Document extract:
━━━━━━━━━━━━━━━━━━━━

Is remarriage after divorce always adultery?

Thank you for the link! I read one of the articles, and they have several more that I will read as well-they seemed very good. One thing that interests me is something that Jesus said in Matthew 19:11....He said that the teaching about divorce and remarriage is not for everyone, but only for those to whom it is given. In other words, it seems like He is saying that only those who are meant to be unmarried will take it literally. I have one friend who is on her 7th husband, and she has read that verse many times and it never "clicked" with her at all she said. All but one of my friends believe that remarriage is Ok-so maybe it is Ok for those people to get remarried, but not me.

I think that if God does want me to remarry, He will open my mind to accept what He truly meant in that verse. All I know is that right now, my mind is stuck on it meaning that I absolutely can't remarry. :(

What is weird to me is that a few months before I got saved, a man walked up to me at a park and told me that he was a Christian, with the gift of prophecy. He said that God told him to go to the park and He had a word for someone there, and that person was me. I was not saved, and I thought it was some really weird pickup line at the time. But he told me that my husband was going to leave me, and I would date several men before I found the man that I was "supposed" to be with the rest of my life. He was hinting that it was him, so again, I thought it was bizarre pickup line.

━━━━━━━━━━━━━━━━━━━━

Exercise 1: Transcribe the post on remarriage after divorce from "I think that" up to and including "bizarre pickup line.".
Exercise 2: Render this sentence from the post on remarriage after divorce in Spanish: "I think that if God does want me to remarry, He will open my mind to accept what He truly meant in that verse."
Exercise 3: In the post on remarriage after divorce, which Bible verse does the writer single out as interesting?
The lines after the post on remarriage are separate material.

Source information:
━━━━━━━━━━━━━━━━━━━━

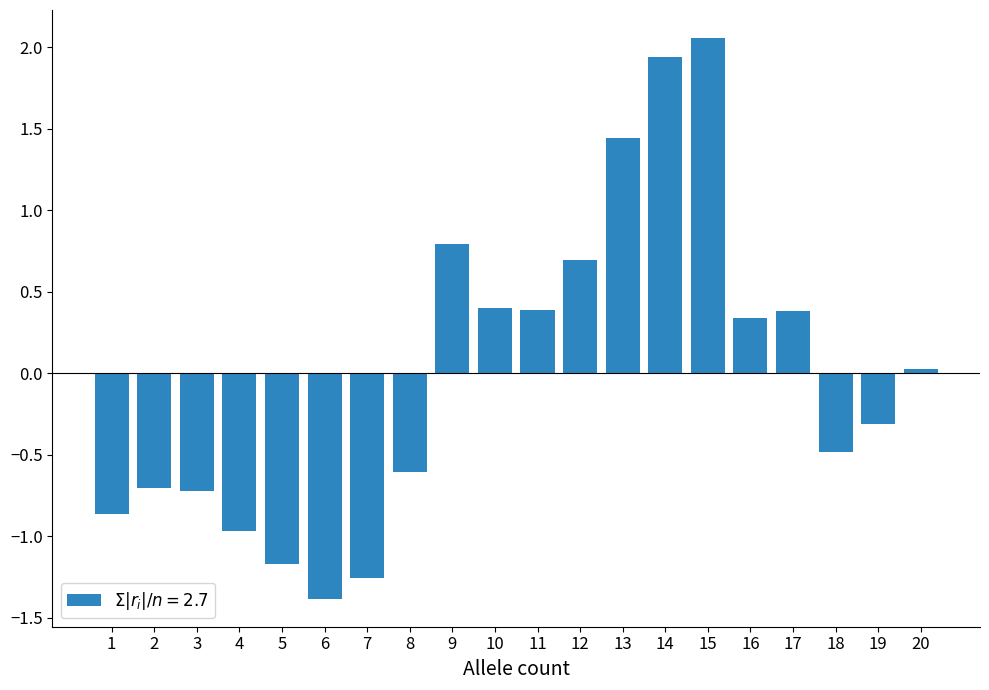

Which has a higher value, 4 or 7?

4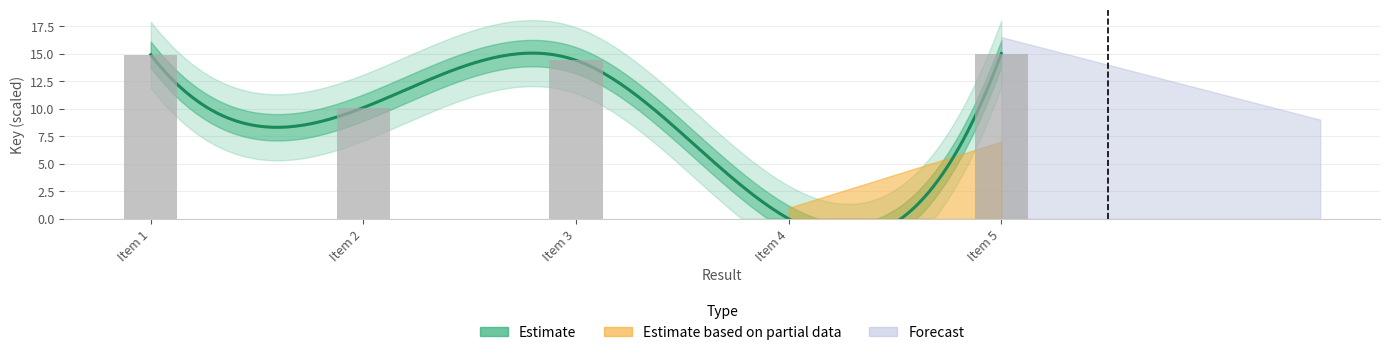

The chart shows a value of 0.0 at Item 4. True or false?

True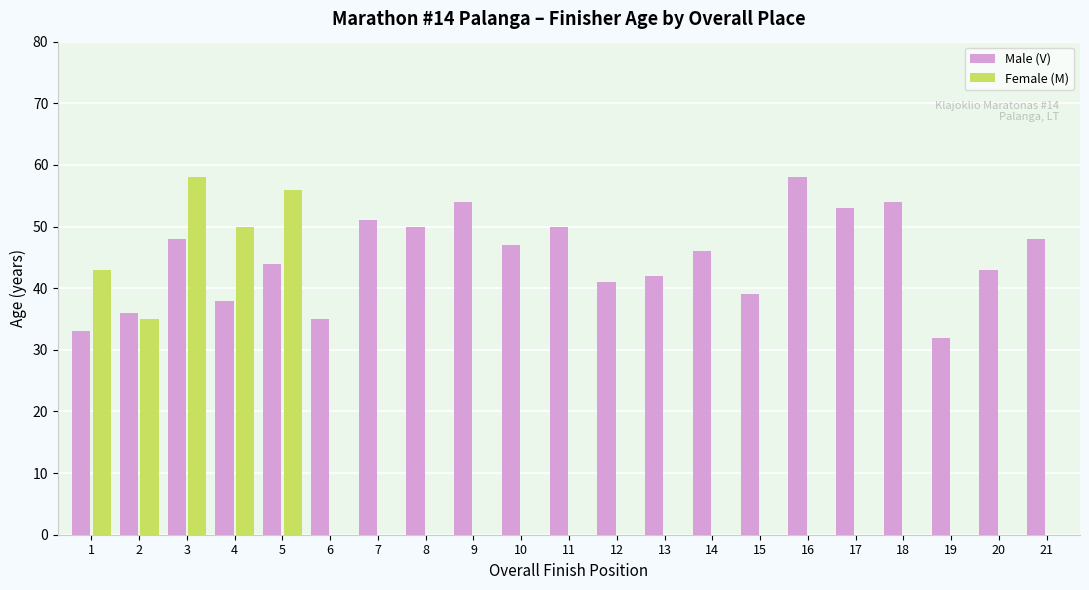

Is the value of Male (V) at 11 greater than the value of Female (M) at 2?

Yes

━━━━━━━━━━━━━━━━━━━━

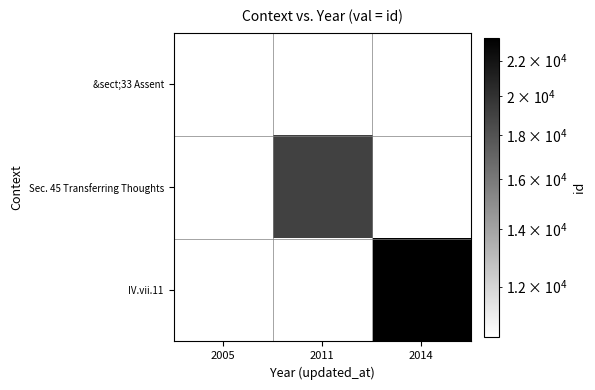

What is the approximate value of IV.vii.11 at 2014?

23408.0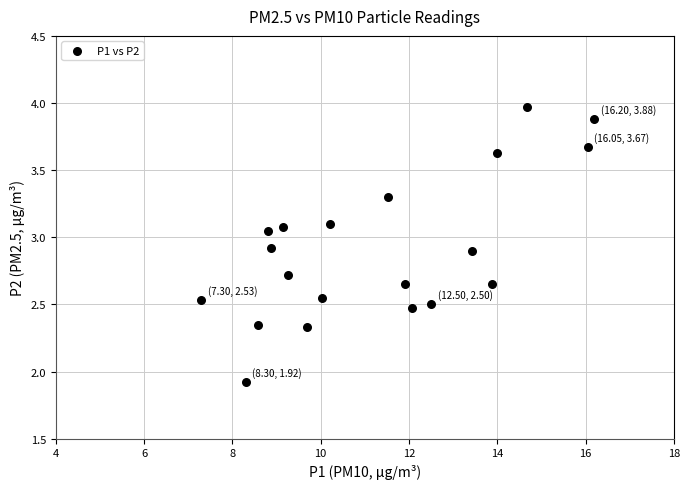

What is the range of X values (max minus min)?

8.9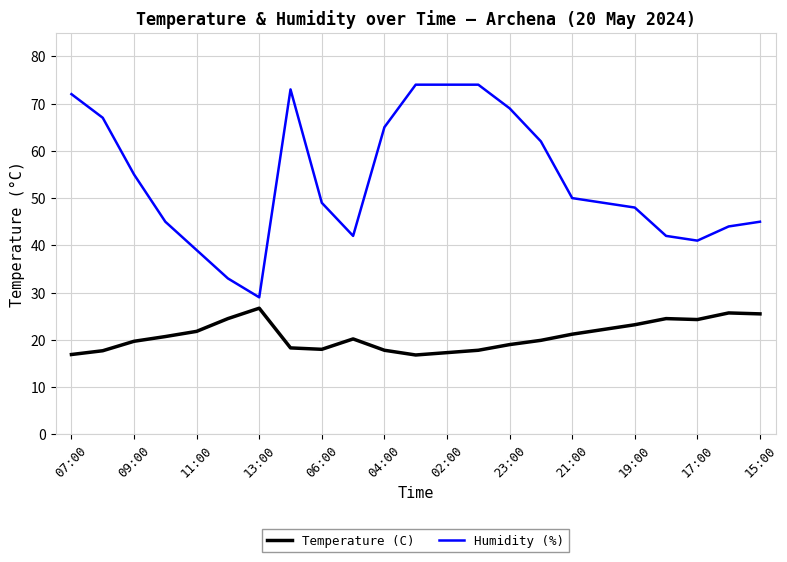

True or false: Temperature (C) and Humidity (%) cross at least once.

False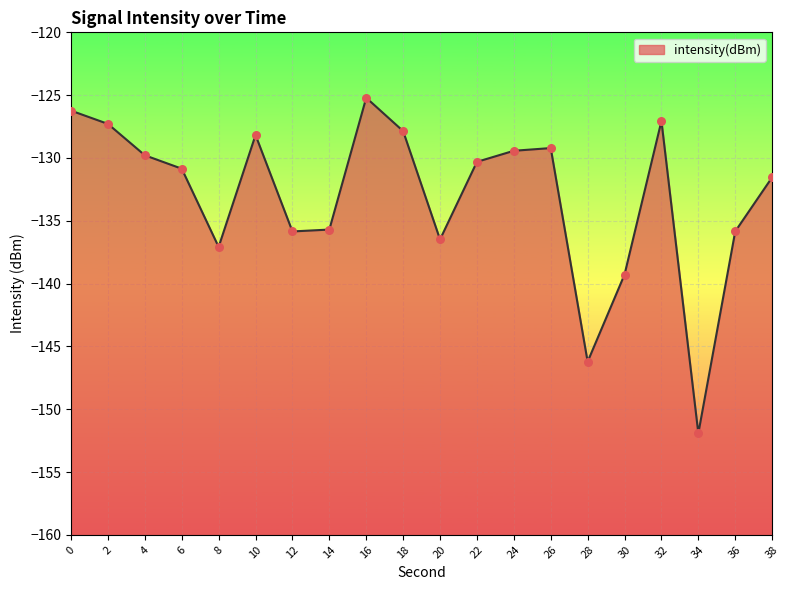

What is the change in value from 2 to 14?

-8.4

━━━━━━━━━━━━━━━━━━━━

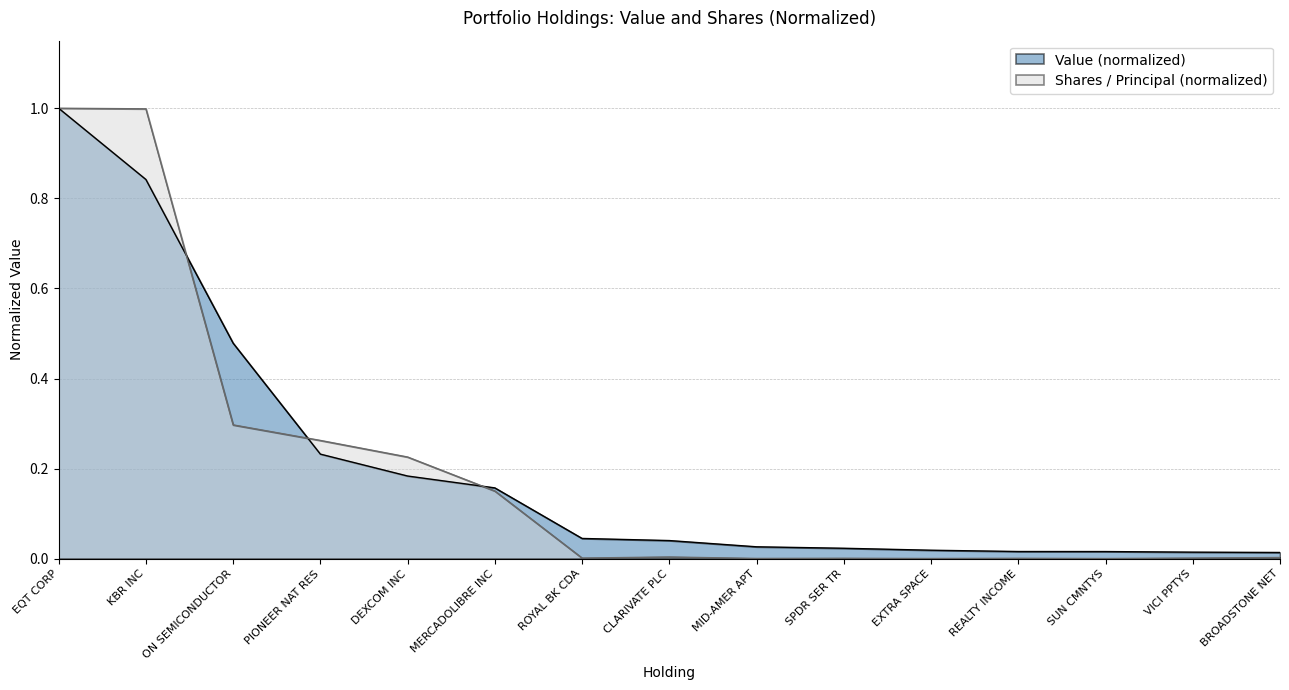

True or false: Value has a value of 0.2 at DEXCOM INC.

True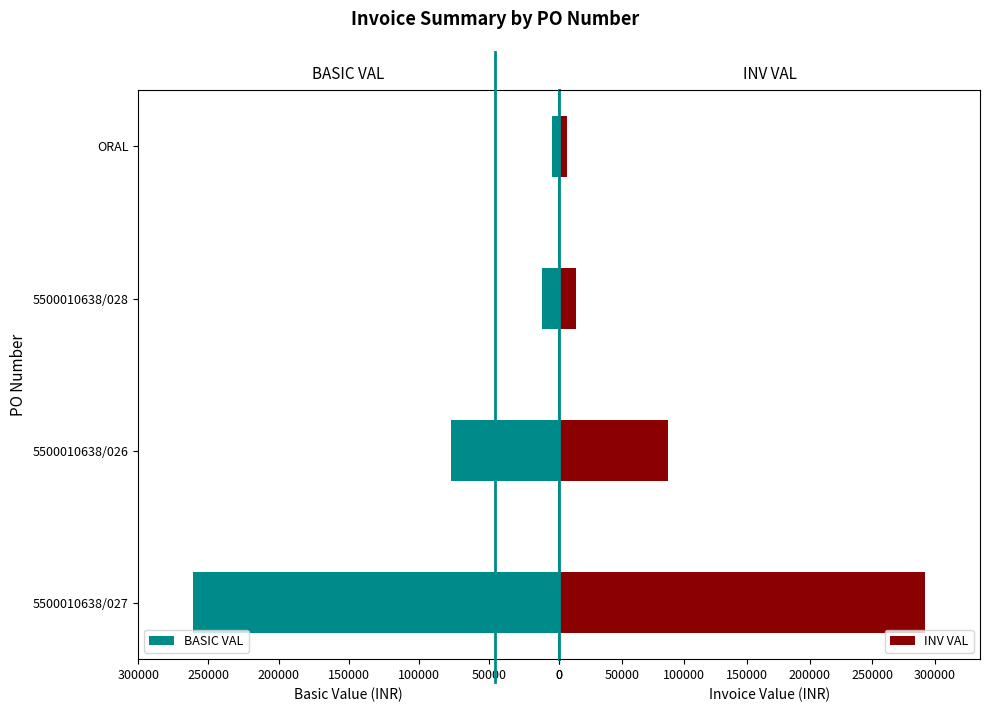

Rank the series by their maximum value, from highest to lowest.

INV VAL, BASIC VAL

━━━━━━━━━━━━━━━━━━━━

Task solution 1:
I think that if God does want me to remarry, He will open my mind to accept what He truly meant in that verse. All I know is that right now, my mind is stuck on it meaning that I absolutely can't remarry. :(

What is weird to me is that a few months before I got saved, a man walked up to me at a park and told me that he was a Christian, with the gift of prophecy. He said that God told him to go to the park and He had a word for someone there, and that person was me. I was not saved, and I thought it was some really weird pickup line at the time. But he told me that my husband was going to leave me, and I would date several men before I found the man that I was "supposed" to be with the rest of my life. He was hinting that it was him, so again, I thought it was bizarre pickup line.

Task solution 2: Creo que si Dios de verdad quiere que me vuelva a casar, Él abrirá mi mente para aceptar lo que realmente quiso decir en ese versículo.

Task solution 3: Matthew 19:11.